# OZ SuperTurismo's missing OZ marking



## Scotbond (Nov 15, 2009)

Hi
I recently bought a set of used 17" OZ Super T's ( the old version ) for my MK4.
They're not in good shape and needs a refurb.
They look and feel genuine.

However, there's no "O.Z" stamp marking on any one of them.
The outside spokes & lip doesn't have any stamps at all.
The inside spokes doesn't have any stamps at all.

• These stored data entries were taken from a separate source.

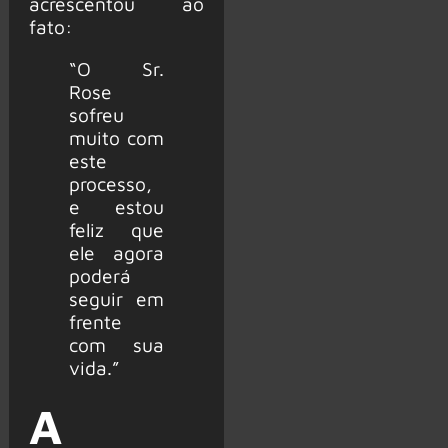
acrescentou ao
fato:
“O Sr.
Rose
sofreu
muito com
este
processo,
e estou
feliz que
ele agora
poderá
seguir em
frente
com sua
vida.”
A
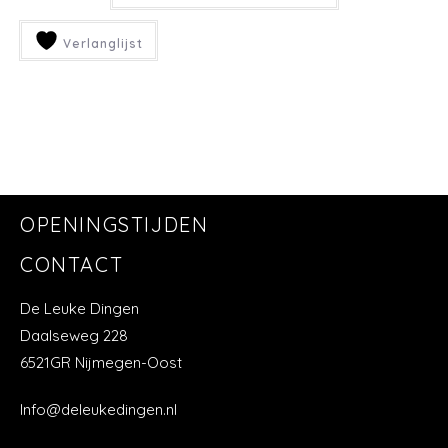
Verlanglijst
OPENINGSTIJDEN
CONTACT
De Leuke Dingen
Daalseweg 228
6521GR Nijmegen-Oost
Info@deleukedingen.nl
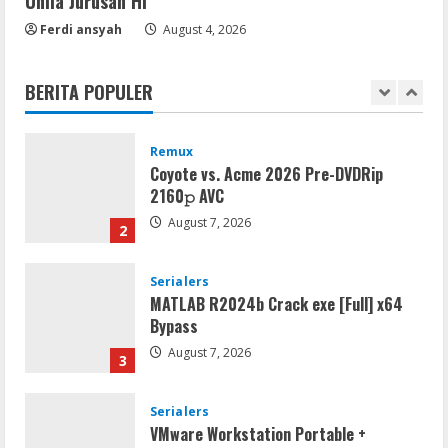
Unila Jurusan HI
Serialers
Ferdi ansyah
August 4, 2026
FL Studio Portable + License Key
[Patch] (x86x64) Stable Unlimited
August 7, 2026
BERITA POPULER
1
Remux
Coyote vs. Acme 2026 Pre-DVDRip
2160𝚙 AVC
August 7, 2026
2
Serialers
MATLAB R2024b Crack exe [Full] x64
Bypass
August 7, 2026
3
Serialers
VMware Workstation Portable +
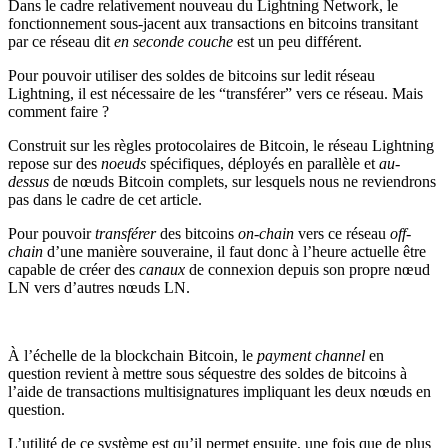
Dans le cadre relativement nouveau du Lightning Network, le
fonctionnement sous-jacent aux transactions en bitcoins transitant
par ce réseau dit
en seconde couche
est un peu différent.
Pour pouvoir utiliser des soldes de bitcoins sur ledit réseau
Lightning, il est nécessaire de les “transférer” vers ce réseau. Mais
comment faire ?
Construit sur les règles protocolaires de Bitcoin, le réseau Lightning
repose sur des
noeuds
spécifiques, déployés en parallèle et
au-
dessus
de nœuds Bitcoin complets, sur lesquels nous ne reviendrons
pas dans le cadre de cet article.
Pour pouvoir
transférer
des bitcoins
on-chain
vers ce réseau
off-
chain
d’une manière souveraine, il faut donc à l’heure actuelle être
capable de créer des
canaux
de connexion depuis son propre nœud
LN vers d’autres nœuds LN.
À l’échelle de la blockchain Bitcoin, le
payment channel
en
question revient à mettre sous séquestre des soldes de bitcoins à
l’aide de transactions multisignatures impliquant les deux nœuds en
question.
L’utilité de ce système est qu’il permet ensuite, une fois que de plus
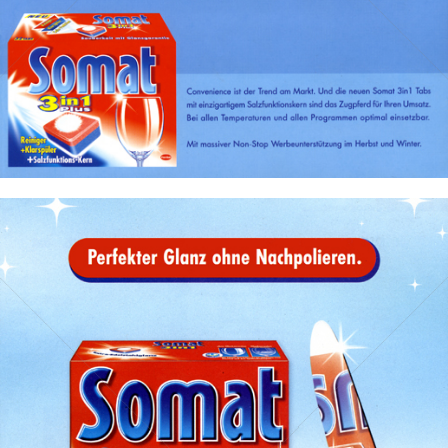
Bild-ID: 17919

The inside lip contains the following stamps:

1. 5 (07001002) 87
2. A13
3. AS7 LP
4. MADE IN ITALY
5. G000
6. RX|
7. weight table(I think)
8. strange sign - looks like "nc"

Well obviously my question is - Are those genuine OZ racing wheels or a could be a replica ?











































Thanks!


----------



## PSU (May 15, 2004)

They look like wheels off of a Mitsubishi Evo.

I could be wrong.


----------



## Scotbond (Nov 15, 2009)

PSU said:


> They look like wheels off of a Mitsubishi Evo.
> 
> I could be wrong.


no, they were taken out of Golf mk4 who purchased them back in 2003 from some local wheel dealer.
Evo has the Super Turismo WRC model.

In the mean time I was able to find (very long search) an O.Z collection catalog
from the year 2000:
http://www.free.of.pl/k/kadett_e/download/524-526.pdf

For my surprise , there is no Super Turismo size 7.5x17 only 8x17 (5x100).
So this is another reason to suspect mine are fake.


----------



## Scotbond (Nov 15, 2009)

any more opinions?


----------



## Projekt R32 (Jun 2, 2008)

OZ wheels are made in Italy... so maybe they are legit? Personally I think they are most likely real.. refurbish them and they should look great 

Also, I think OZ made some super turismo look a likes for MSW as well.


----------